» Фрагмент страницы
::::::::::
Книга Красный нуар Голливуда. Часть I. Голливудский обком, страница 29. Автор книги Михаил Трофименков

Разделитель для чтения книг в онлайн библиотеке

Онлайн книга «Красный нуар Голливуда. Часть I. Голливудский обком»

Cтраница 29

Хеллман, выйдя к гостям передохнуть из комнаты, где она «обрабатывала» важного для Гильдии сценариста Тальбота Дженнингса («Ромео и Джульетта», 1935), выдохнула: «Если я затащу Дженнингса, кому-то придется оплачивать аборт».

Изящный контраст этим двум стервам составляла сама Гудрич (секретарь Гильдии), изящно адаптировавшая (вместе с мужем Альбертом Хэккетом) «Худого человека». Если оппоненты, выведенные из себя Хеллман или «Дотти», переходили на площадной язык, Гудрич ставила их на место: истинная леди в матросском кабаке.

* * *

«Десять дней, которые потрясли Голливуд» – так Бад Шульберг окрестил в сатирическом бестселлере «Секрет Сэмми» (1939) дни, предшествовавшие 2 мая 1936-го.

Гарри Уорнер собрал сценаристов.
::::::::::
» Представленные данные

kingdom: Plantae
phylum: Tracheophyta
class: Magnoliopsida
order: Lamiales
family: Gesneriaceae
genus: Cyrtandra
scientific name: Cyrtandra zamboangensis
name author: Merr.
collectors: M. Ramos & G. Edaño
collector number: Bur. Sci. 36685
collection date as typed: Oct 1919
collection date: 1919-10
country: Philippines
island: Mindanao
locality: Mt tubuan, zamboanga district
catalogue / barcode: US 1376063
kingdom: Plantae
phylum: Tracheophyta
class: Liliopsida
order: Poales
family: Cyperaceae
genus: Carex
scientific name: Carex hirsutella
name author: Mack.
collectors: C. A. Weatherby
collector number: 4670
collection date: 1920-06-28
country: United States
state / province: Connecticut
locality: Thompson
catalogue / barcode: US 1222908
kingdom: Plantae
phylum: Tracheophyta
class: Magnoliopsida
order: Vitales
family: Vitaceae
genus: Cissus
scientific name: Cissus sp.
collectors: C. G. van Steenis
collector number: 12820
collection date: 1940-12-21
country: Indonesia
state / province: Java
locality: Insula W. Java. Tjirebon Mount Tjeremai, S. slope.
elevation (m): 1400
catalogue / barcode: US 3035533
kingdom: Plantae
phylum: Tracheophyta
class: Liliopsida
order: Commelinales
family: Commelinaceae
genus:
::::::::::
» Письменное задание 1
Пожалуйста, перепишите слово в слово часть отрывка о голливудских сценаристах: начните со слов «Cтраница 29» и остановитесь после слов «в матросском кабаке.».
» Письменное задание 2
Соответствуют ли отрывку о голливудских сценаристах эти утверждения? (a) Гудрич была секретарем Гильдии. (b) Гудрич адаптировала «Худого человека» одна. (c) «Секрет Сэмми» Бада Шульберга вышел в 1939 году. На каждое ответьте «да» или «нет» и дословно приведите решающие слова отрывка.
» Письменное задание 3
Продолжите отрывок о голливудских сценаристах, начав сразу после его последнего предложения.
Записи для работы не нужны.

» Ответ на задание 1
Cтраница 29

Хеллман, выйдя к гостям передохнуть из комнаты, где она «обрабатывала» важного для Гильдии сценариста Тальбота Дженнингса («Ромео и Джульетта», 1935), выдохнула: «Если я затащу Дженнингса, кому-то придется оплачивать аборт».

Изящный контраст этим двум стервам составляла сама Гудрич (секретарь Гильдии), изящно адаптировавшая (вместе с мужем Альбертом Хэккетом) «Худого человека». Если оппоненты, выведенные из себя Хеллман или «Дотти», переходили на площадной язык, Гудрич ставила их на место: истинная леди в матросском кабаке.

» Ответ на задание 2
(a) Да: „Гудрич (секретарь Гильдии)“.
(b) Нет: „(вместе с мужем Альбертом Хэккетом)“.
(c) Да: „Бад Шульберг окрестил в сатирическом бестселлере «Секрет Сэмми» (1939)“.

» Ответ на задание 3
Он сказал, что продюсеры категорически не потерпят применения статьи XII. Он сказал, что наши лидеры – коммунисты, радикальные ублюдки и сукины дети, агитаторы на ящиках из-под мыла. ‹…› Он прибавил как данность, что лидеры Гильдии уже под следствием Министерства юстиции, и многие из них погорят по-крупному. Он сказал, что лично ему на все плевать, потому что он заначил пять миллионов кэшем и, будь его воля, закрыл бы студию хоть завтра. Он повторял: «Многие писатели, что в нашем бизнесе, активничают в Гильдии и теперь окажутся навсегда вне бизнеса, и никто не обвинит нас в составлении черных списков, потому что мы все будем решать по телефону». – Трамбо.

Тогда я в первый раз услышал слова «черный список». – Филип Данн.

В конце 1940-х к Уорнеру прибежит с кипой документов, удостоверяющих его лояльность, сценарист, по ошибке в список занесенный.

– Джек, это ужасная ошибка! Я всегда был антикоммунистом!

– Мне насрать, какого сорта ты коммунист! Пшел вон!

Другому режиссеру, сетовавшему, что попал в список, Уорнер якобы ответил:

Черных списков не существует, но тебя в них нет.

Черные списки существовали в кино всегда, но – за редкими исключениями – в них попадали не по политическим причинам. Изгоями становились алкоголики, наркоманы, нарушители дисциплины, ставившие под угрозу творческий процесс, герои сексуальных и криминальных скандалов, омрачавших репутацию Голливуда, и так слывшего новоявленным Содомом вкупе с Гоморрой.

Уорнер – пионер политических списков.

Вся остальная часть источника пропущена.